● **DOCUMENT TEXT**
C - Get random words from text a file - c

I have a text file which contains a list of words in a precise order.
I'm trying to create a function that return an array of words from this file. I managed to retrieve words in the same order as the file like this:
char *readDict(char *fileName) {
int i;
char * lines[100];
FILE *pf = fopen ("francais.txt", "r");
if (pf == NULL) {
printf("Unable to open the file");
} else {
for (i = 0; i < 100; i++) {
lines[i] = malloc(128);
fscanf(pf, "%s", lines[i]);
printf("%d: %s\n", i, lines[i]);
}
fclose(pf);
return *lines;
}
return "NULL";
}
My question is: How can I return an array with random words from the text file; Not as the file words order?
The file looks like this:
exemple1
exemple2
exemple3
exemple4

Reservoir sampling allows you to select a random number of elements from a stream of indeterminate size. Something like this could work (although untested):
char **reservoir_sample(const char *filename, int count) {
FILE *file;
char **lines;
char buf[LINE_MAX];
int i, n;
file = fopen(filename, "r");
lines = calloc(count, sizeof(char *));
for (n = 1; fgets(buf, LINE_MAX, file); n++) {
if (n <= count) {
lines[n - 1] = strdup(buf);
} else {
i = random() % n;
if (i < count) {
free(lines[i]);
lines[i] = strdup(buf);
}
}
}
fclose(file);
return lines;
}
This is "Algorithm R":
Read the first count lines into the sample array.
For each subsequent line, replace a random element of the sample array with probability count / n, where n is the line number.
At the end, the sample contains a set of random lines. (The order is not uniformly random, but you can fix that with a shuffle.)

● **EXCERPTED RECORDS**
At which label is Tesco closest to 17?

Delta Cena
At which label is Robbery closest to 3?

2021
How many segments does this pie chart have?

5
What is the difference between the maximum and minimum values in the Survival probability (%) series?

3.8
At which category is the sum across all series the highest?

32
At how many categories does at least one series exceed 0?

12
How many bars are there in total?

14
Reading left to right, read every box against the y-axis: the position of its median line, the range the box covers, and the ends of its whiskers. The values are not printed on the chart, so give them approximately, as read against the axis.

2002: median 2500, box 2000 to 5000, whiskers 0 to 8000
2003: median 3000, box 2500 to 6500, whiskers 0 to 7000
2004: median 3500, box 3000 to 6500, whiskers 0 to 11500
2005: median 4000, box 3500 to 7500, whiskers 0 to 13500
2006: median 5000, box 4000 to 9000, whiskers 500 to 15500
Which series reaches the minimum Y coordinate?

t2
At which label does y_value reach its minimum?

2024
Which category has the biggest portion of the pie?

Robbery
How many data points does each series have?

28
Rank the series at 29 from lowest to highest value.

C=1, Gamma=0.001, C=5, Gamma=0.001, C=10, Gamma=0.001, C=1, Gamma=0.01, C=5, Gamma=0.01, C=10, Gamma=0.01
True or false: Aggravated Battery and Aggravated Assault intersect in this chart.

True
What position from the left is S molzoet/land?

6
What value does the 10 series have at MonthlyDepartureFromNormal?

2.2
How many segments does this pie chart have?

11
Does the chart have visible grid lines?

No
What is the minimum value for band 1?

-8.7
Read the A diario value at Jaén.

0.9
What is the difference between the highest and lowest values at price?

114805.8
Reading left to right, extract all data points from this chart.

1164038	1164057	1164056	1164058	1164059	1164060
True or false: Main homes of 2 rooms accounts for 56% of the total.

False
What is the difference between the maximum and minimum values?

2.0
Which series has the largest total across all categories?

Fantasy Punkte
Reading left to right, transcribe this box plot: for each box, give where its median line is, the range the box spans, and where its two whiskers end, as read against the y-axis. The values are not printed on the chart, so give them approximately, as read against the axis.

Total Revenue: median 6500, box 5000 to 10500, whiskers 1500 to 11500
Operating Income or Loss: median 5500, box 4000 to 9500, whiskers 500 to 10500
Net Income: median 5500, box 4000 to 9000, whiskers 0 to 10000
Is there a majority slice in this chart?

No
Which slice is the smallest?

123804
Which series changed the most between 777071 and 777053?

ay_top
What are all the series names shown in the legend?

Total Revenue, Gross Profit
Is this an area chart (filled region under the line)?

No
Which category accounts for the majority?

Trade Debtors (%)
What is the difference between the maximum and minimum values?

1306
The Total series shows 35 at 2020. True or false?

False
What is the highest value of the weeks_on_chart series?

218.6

● **REQUIREMENT 1**
Answer these from the forum thread about getting random words from a file in C, one line each:
(a) What file name does the asker's function pass to fopen?
(b) How many bytes does the asker's loop allocate for each word?
(c) By what name does the reply call the method behind its reservoir_sample function?
● **REQUIREMENT 2**
In the thread about picking random words from a file in C, why does the reply say a shuffle may be needed after sampling? Answer in one to three sentences.
● **REQUIREMENT 3**
Carry the thread on reading random words from a file in C forward from its last sentence.

● **TASK ANSWER 1**
(a) "francais.txt"
(b) 128
(c) "Algorithm R" (a form of reservoir sampling)

● **TASK ANSWER 2**
At the end of the sampling, the array holds a set of random lines, but their order is not uniformly random. A shuffle fixes that order.

● **TASK ANSWER 3**
If each line of the file contains one word, one possibility would be to open the file and count the number of lines first. Then rewind() the file stream and select a random number, sel, in the range of the number of words in the file. Next, call fgets() in a loop to read sel words into a buffer. The last word read can be copied into an array that stores the results. Rewind and repeat for each word desired.
Here is a program that uses the /usr/share/dict/words file that is typical on Linux systems. Note that if the number of lines in the file is greater than RAND_MAX (the largest number that can be returned by rand()), words with greater line numbers will be ignored. This number can be as small as 32767. In the GNU C Library RAND_MAX is 2147483647.
#include <stdio.h>
#include <stdlib.h>
#include <string.h>
#include <time.h>
#define MAX_WORD 100
#define NUM_WORDS 10
int main(void)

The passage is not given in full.